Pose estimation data
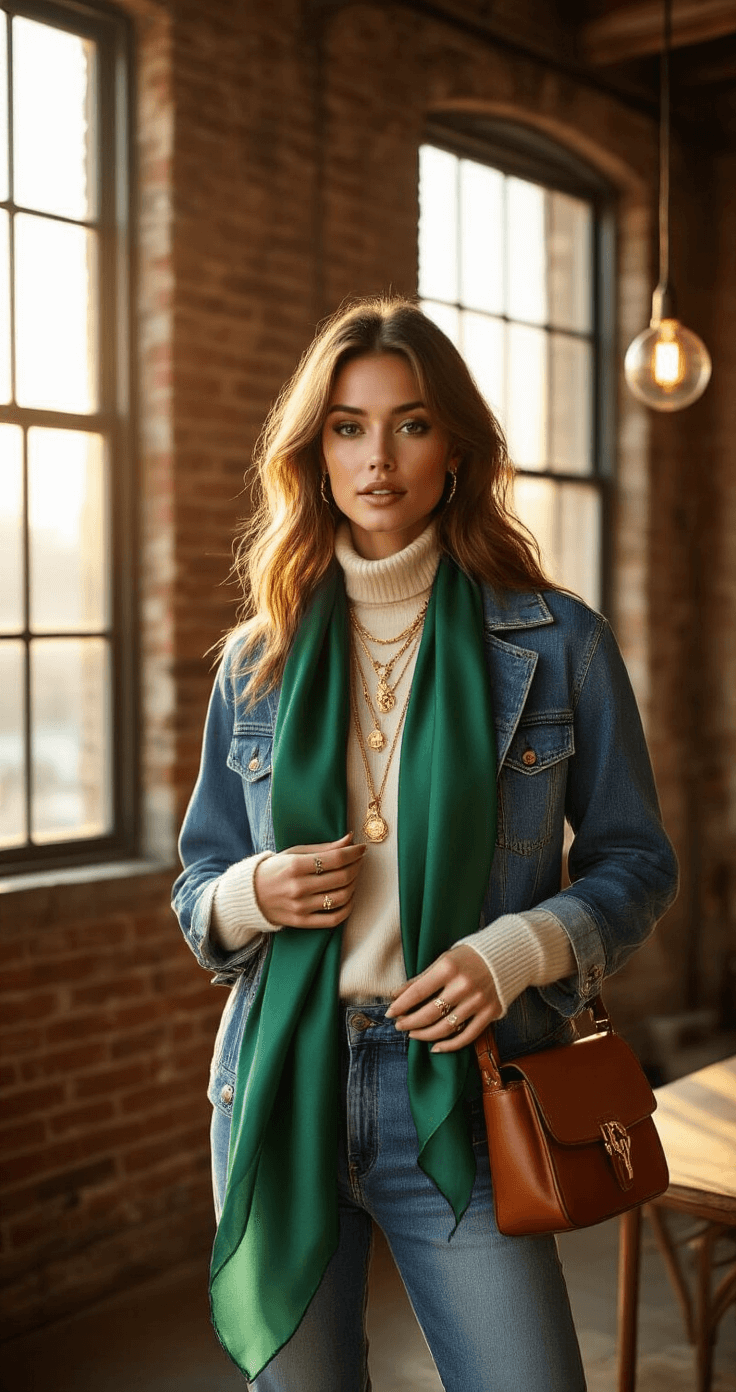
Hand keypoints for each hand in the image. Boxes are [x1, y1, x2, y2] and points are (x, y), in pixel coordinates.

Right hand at [254, 833, 365, 928]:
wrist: (249, 896)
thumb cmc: (274, 870)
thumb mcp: (294, 853)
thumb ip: (323, 848)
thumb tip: (350, 839)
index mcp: (295, 866)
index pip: (335, 858)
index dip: (354, 852)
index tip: (362, 848)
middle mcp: (298, 887)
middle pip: (341, 877)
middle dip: (357, 866)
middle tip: (359, 860)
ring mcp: (300, 907)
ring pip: (341, 897)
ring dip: (354, 885)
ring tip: (353, 877)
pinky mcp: (302, 922)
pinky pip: (334, 919)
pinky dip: (348, 908)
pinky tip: (348, 897)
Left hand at [385, 944, 501, 1051]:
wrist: (507, 955)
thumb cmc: (469, 957)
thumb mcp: (443, 960)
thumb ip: (421, 979)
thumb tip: (395, 995)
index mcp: (448, 968)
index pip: (417, 992)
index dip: (400, 1005)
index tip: (389, 1013)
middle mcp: (463, 985)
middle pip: (429, 1013)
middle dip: (410, 1022)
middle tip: (399, 1025)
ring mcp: (478, 1001)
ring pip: (445, 1028)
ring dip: (425, 1035)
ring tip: (413, 1034)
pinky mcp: (490, 1013)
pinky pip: (467, 1036)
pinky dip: (449, 1046)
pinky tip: (436, 1048)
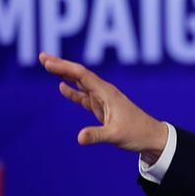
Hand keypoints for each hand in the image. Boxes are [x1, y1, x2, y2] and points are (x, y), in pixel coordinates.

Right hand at [39, 53, 168, 160]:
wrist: (152, 138)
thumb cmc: (137, 134)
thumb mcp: (115, 136)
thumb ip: (96, 135)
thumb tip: (79, 138)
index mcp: (107, 93)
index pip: (82, 75)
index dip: (64, 67)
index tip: (48, 62)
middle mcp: (104, 92)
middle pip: (79, 74)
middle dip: (61, 65)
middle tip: (42, 56)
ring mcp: (103, 99)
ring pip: (80, 83)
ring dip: (64, 75)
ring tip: (48, 66)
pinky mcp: (102, 108)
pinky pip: (84, 97)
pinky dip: (72, 91)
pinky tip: (61, 86)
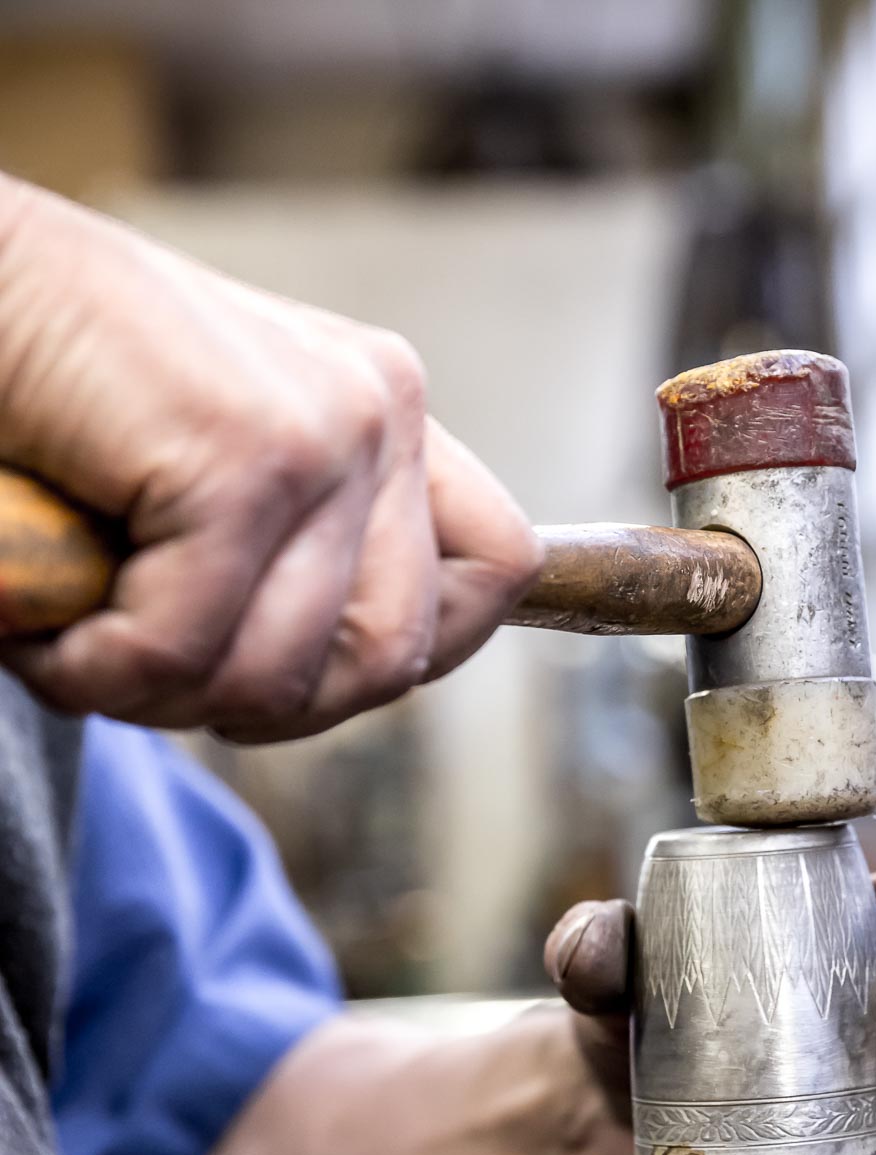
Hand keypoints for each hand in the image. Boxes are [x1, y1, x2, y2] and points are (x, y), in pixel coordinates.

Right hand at [0, 177, 539, 737]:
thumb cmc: (51, 393)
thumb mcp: (207, 474)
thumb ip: (301, 549)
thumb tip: (372, 666)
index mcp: (382, 411)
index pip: (494, 571)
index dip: (405, 652)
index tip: (291, 667)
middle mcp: (376, 409)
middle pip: (387, 662)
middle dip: (257, 703)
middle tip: (145, 659)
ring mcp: (321, 429)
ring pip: (278, 678)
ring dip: (154, 693)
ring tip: (79, 627)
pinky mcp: (239, 455)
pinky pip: (179, 650)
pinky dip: (90, 668)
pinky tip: (41, 616)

## EXERCISE INSTRUCTIONS
When a line in the entries above holds the word "Right", add it to the count, then state only the count.

## EXPECTED OUTPUT
3